Они вышли из Палаццо на пустынную улицу. Вечерело. Солнце скрылось, но было еще светло, и бледная ущербленная луна, едва заметная, повисла над древним городом. Двое русских пенсионеров-однокашников шли мимо тихих и узких переулков, мимо мрачных средневековых башен, арок и поросших зеленью мраморных колоннад. Шли, никого не замечая, громко разговаривая.

— Статуя Августа тем и хороша, — продолжая, говорил Шубин, — что в ней есть дыхание жизни, в движении фигуры, в лице, во взгляде, обращенном к народу, — ведь Август изображен в позе трибуна. Панцирь, украшенный барельефами, великолепен. Таких барельефных панцирей у греков, видимо, не было среди доспехов, и нет их на греческих статуях, плащи и тоги не идут в счет. Греческие ваятели умели делать драпировки, но главное-то не в нарядах, а в облике, в выражении характера, души человеческой. Греческие ваятели, конечно, великие мастера, кто не признает этого? — продолжал Шубин, словно бы увещевая своего земляка, молча и терпеливо слушавшего его, — но эти мастера превозносили личность человеческую до небес. Портретная живопись не легкая вещь, а скульптура портретная и того трудней. И кажется мне, Федор, что ты при всей твоей смекалке и умелости побаиваешься стать ваятелем правды ради. Не так ли? Ведь правда — она и груба и вельможам не люба. Так не лучше ли, по-твоему, молиться на бездушную скульптуру, на ее божественную непогрешимую красоту, а потом, возвратясь на родину, лепить в барских особняках пухлощеких амуров и купидонов да в церквах делать бесплотных херувимов и серафимов?! Бойся, страшись и избегай, Федор, этого!.. Наши предки-иконописцы в этом смысле, ей-богу, смелее нас были…

— У всякого попа свой устав, — ответил на это Гордеев, — поживем — увидим.

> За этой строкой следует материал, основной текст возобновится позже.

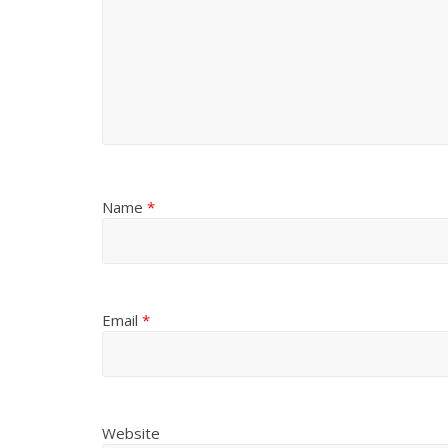
Name
*
Email
*
Website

— Да, увидим. Разные люди и по-разному на одни и те же вещи смотреть могут. Так и мы судим. Так и о нас судить будут, если сотворим что-либо достойное для суждений. Я ненавижу, я презираю, не считаю за человека такого Каракаллу и на месте того древнего ваятеля поступил бы так же, как он. А если же бюст у меня не получился, скажем, если бы я невольно слицемерил, я разбил бы его в прах как неудачу…

Глава восемнадцатая

В Риме в те дни жил русский вельможа, любитель искусства Иван Иванович Шувалов. Шубин получил через него пропуск в Академию св. Луки и Капитолийскую академию, где лепил с обнаженной натуры, и с этим же пропуском входил в мастерские итальянских живописцев и скульпторов.

Много раз бывал он вблизи знаменитого Ватиканского собора и подолгу простаивал на главной площади. Огромный храм Петра, воздвигнутый по проектам Микеланджело и Мадерна, Виньолы и Рафаэля, возвышался над Римом. По сторонам от него, справа и слева, тянулись, подобно громадным щупальцам, закругленные колоннады — создание Бернини. Сюда подъезжали в золоченых каретах кардиналы, академики и вся римская знать во главе с «наместником божьим» — папой.